腕時計の駆動方法は、「機械式」と「クォーツ式」の2つに大きく分かれます。この「クォーツ腕時計」を世界に広めたのはセイコーだったことは、あまり知られていません。クォーツ時計が広まった、1960年代から80年代にかけては、スイス時計界には大きな激震が走りました。登録者数が6万4千人を超える「腕時計YouTuber」であるRYさんが、『やさしい腕時計』(ラジオ関西Podcast)で解説しました。
◆1969年に発表された世界初のクォーツ式アナログ腕時計「セイコーアストロン」
「水晶子(クォーツ)に電圧を加えたら振動する」という事象は、実験室レベルでは19世紀に発見されています。しかし、この発見を実用化する具体的な手法に辿りつくまでには、もう少し時間が必要でした。
20世紀に入って少し経つと、この水晶子に電圧を加えて「一定のリズムで振動する」仕組みを時計のムーブメント(駆動機構)に応用する動きが出てきたのです。1927年にはベル研究所(アメリカ)のマリソンが大型のクォーツ時計を発明し、1937年には日本の電気通信学者、古賀逸策が国産のクォーツ時計の開発に成功しました。

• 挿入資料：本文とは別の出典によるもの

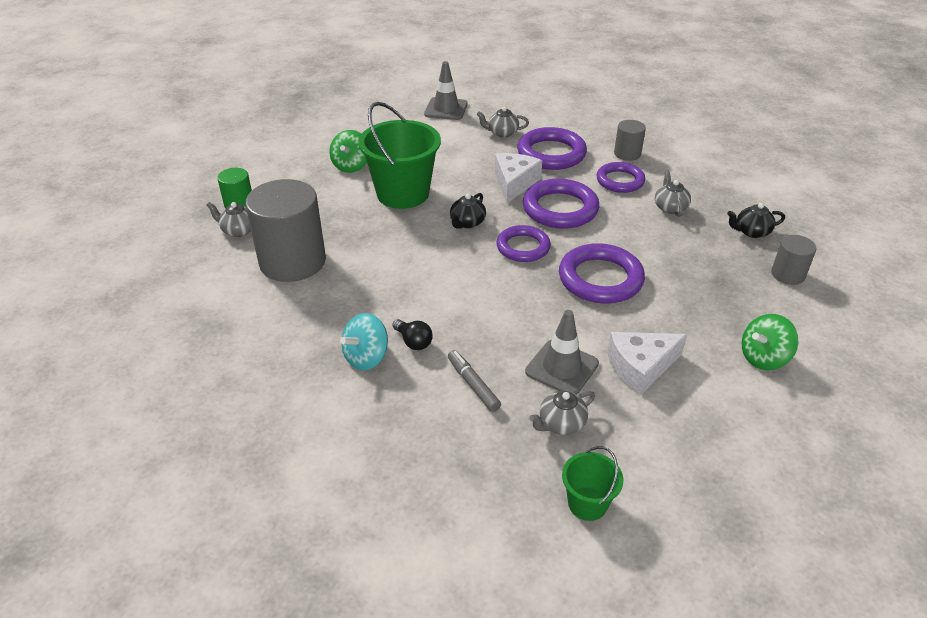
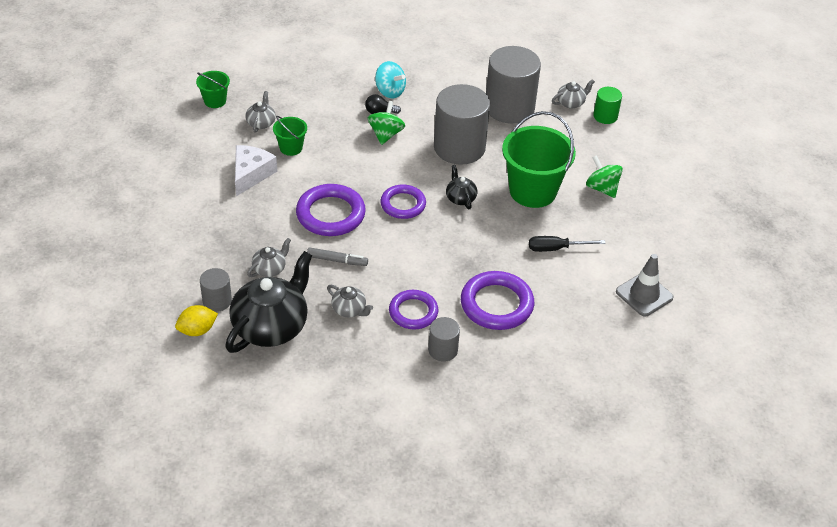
camera: 130 degrees right, 5 degrees up
turquoise spinning top [340,313,388,370] -> turquoise spinning top turned 135 degrees clockwise [375,61,406,99]
grey marker [448,350,501,412] -> grey marker moved to [307,247,368,266]
grey teapot [477,107,529,137] -> grey teapot moved to [247,238,291,277]
white cheese [495,153,542,204] -> none
purple ring [523,179,599,229] -> none
grey traffic cone [525,310,599,395] -> green bucket [273,116,307,156]
black teapot [727,203,785,238] -> black teapot [225,251,313,353], size x2.18
green spinning top [742,314,798,370] -> green spinning top moved to [368,101,405,145]
none -> yellow lemon [175,305,218,336]
none -> grey cylinder [434,84,490,165]
none -> black screwdriver [529,236,606,252]

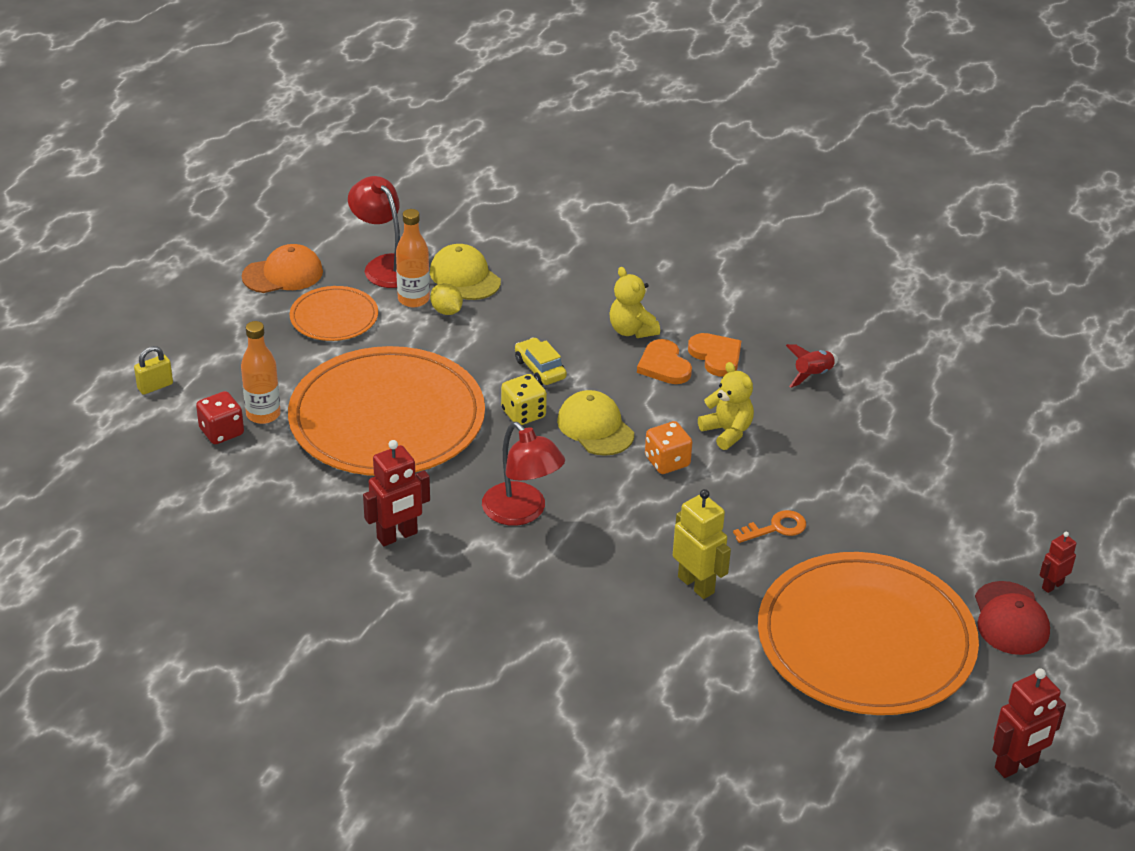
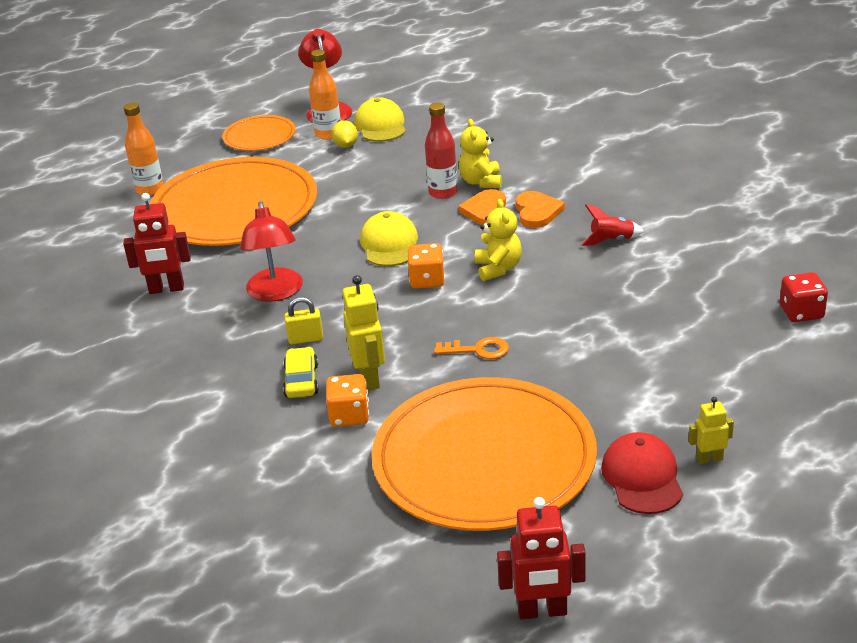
camera: 30 degrees right, 5 degrees down
yellow padlock [134,346,173,395] -> yellow padlock moved to [285,297,323,344]
red dice [196,391,244,444] -> red dice moved to [780,272,828,322]
orange cap [242,244,323,293] -> none
yellow dice [501,374,547,425] -> none
yellow car [515,338,567,385] -> yellow car moved to [283,347,319,398]
red cap [975,581,1050,655] -> red cap turned 150 degrees clockwise [601,432,683,514]
red robot [1039,532,1076,593] -> yellow robot [689,397,734,464]
none -> orange dice [326,374,369,427]
none -> red bottle [425,102,458,199]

セイコーは、このクォーツ時計の小型化に取り組み、遂に1969年、世界初のクォーツ式アナログ腕時計「セイコーアストロン」の開発に成功します。しかし、発売当時の価格は45万円。当時では乗用車が買えるほどの高価なものでした。
セイコーがこのクォーツの特許技術を公開したことによって、世界中でクォーツ時計がつくられ始めます。

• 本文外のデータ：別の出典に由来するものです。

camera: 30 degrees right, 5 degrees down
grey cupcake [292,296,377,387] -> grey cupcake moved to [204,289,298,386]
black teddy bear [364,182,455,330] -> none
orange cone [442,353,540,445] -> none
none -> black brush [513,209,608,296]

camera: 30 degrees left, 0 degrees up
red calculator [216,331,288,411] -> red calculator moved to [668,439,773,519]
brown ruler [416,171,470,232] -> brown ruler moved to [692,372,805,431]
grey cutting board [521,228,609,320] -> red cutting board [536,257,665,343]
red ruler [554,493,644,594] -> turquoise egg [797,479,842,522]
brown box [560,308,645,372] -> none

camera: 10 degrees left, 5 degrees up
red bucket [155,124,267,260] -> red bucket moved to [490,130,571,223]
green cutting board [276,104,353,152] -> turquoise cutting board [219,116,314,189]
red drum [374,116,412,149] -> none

◆クォーツショック(クォーツ・レボリューション)によって何が起きたか
1970年代から80年代初頭にかけて、特許の公開によって香港や台湾に「クォーツ時計部品」を量産化できる工場が次々と設立されます。世界の市場に低価格のクォーツ時計が溢れ、従来の時計産業は大打撃をうけるのです。
この、クォーツ時計の普及によって時計業界に走った「激震」を一般的に「クォーツショック」や「クォーツクライシス」、または「クォーツレボリューション」と呼びます。